» **About this task**
Gather each line from the entries below that contains the word "Bellavista". Case counts.

» **Input data**

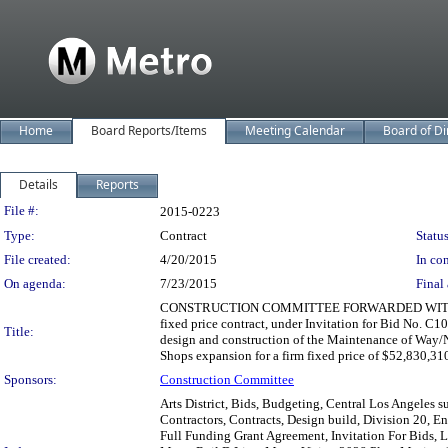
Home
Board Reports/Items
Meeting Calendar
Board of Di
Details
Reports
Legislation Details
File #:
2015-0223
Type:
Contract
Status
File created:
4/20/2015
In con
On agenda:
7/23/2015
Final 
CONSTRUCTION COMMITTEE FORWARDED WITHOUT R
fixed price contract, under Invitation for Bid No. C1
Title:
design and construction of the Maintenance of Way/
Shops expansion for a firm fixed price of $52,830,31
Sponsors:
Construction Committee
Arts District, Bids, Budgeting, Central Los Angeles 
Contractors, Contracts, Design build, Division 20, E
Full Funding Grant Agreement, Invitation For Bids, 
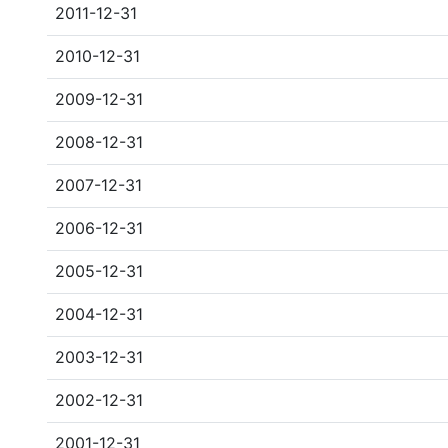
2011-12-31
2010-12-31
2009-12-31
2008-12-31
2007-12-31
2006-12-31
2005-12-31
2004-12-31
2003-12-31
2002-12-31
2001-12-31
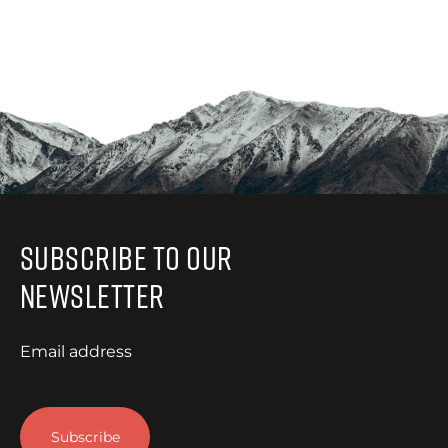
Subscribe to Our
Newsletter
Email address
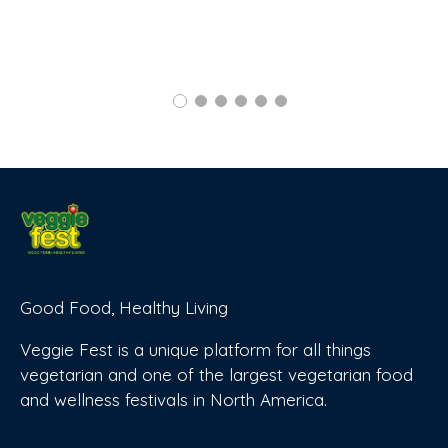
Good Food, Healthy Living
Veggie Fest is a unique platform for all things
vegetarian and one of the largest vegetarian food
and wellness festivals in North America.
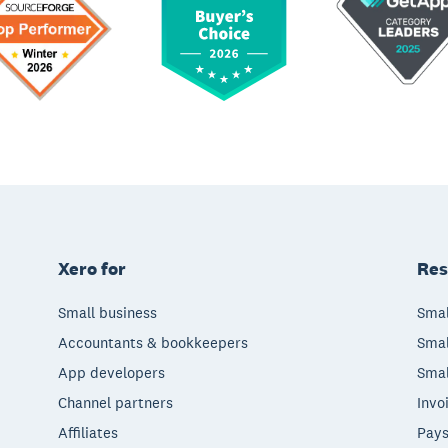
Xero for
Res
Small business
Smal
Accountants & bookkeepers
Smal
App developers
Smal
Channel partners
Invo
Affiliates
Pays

==

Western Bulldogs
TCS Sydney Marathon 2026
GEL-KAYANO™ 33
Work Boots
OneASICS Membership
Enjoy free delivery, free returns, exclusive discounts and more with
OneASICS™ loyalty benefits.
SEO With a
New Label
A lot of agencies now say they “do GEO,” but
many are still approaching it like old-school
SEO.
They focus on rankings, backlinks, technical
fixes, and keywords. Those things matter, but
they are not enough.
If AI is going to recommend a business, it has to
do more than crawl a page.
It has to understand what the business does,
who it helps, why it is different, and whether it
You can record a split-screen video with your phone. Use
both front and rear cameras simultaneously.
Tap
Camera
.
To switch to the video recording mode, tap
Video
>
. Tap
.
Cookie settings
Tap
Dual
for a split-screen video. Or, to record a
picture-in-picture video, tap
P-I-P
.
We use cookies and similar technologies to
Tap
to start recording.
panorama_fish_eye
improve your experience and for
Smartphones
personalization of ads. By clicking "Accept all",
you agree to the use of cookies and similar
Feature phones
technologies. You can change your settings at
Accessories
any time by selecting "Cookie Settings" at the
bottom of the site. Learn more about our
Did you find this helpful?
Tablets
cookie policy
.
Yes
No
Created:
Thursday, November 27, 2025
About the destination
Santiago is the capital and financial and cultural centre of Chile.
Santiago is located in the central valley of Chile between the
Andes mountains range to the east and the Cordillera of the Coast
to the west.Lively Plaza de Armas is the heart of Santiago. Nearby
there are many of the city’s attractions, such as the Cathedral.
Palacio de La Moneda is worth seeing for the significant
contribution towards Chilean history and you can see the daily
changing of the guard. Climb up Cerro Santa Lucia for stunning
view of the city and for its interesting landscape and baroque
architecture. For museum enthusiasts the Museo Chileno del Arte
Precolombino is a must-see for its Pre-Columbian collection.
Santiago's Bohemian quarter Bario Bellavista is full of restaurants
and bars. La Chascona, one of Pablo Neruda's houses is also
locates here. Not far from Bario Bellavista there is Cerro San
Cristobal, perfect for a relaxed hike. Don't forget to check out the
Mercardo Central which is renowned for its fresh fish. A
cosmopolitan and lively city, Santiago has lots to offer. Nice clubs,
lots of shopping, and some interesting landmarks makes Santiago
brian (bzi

==

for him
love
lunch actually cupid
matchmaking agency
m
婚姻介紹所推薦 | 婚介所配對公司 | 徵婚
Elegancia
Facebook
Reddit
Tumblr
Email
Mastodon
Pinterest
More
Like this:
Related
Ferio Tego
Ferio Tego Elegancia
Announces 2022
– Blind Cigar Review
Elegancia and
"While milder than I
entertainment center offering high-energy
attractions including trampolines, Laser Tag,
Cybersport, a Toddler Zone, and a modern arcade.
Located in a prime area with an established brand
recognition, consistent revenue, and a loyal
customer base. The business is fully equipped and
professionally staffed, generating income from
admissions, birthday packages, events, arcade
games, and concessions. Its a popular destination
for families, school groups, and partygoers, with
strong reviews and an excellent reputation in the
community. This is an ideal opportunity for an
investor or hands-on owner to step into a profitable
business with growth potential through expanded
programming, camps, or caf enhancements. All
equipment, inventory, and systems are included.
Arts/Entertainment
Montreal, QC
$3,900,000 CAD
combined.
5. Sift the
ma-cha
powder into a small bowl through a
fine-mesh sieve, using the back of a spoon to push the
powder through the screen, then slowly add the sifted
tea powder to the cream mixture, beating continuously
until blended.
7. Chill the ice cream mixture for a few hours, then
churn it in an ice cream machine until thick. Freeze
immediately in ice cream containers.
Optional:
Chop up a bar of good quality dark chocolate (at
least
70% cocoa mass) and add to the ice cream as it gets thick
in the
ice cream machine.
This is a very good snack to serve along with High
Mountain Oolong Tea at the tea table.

» **Answer to the exercise**
Santiago's Bohemian quarter Bario Bellavista is full of restaurants
locates here. Not far from Bario Bellavista there is Cerro San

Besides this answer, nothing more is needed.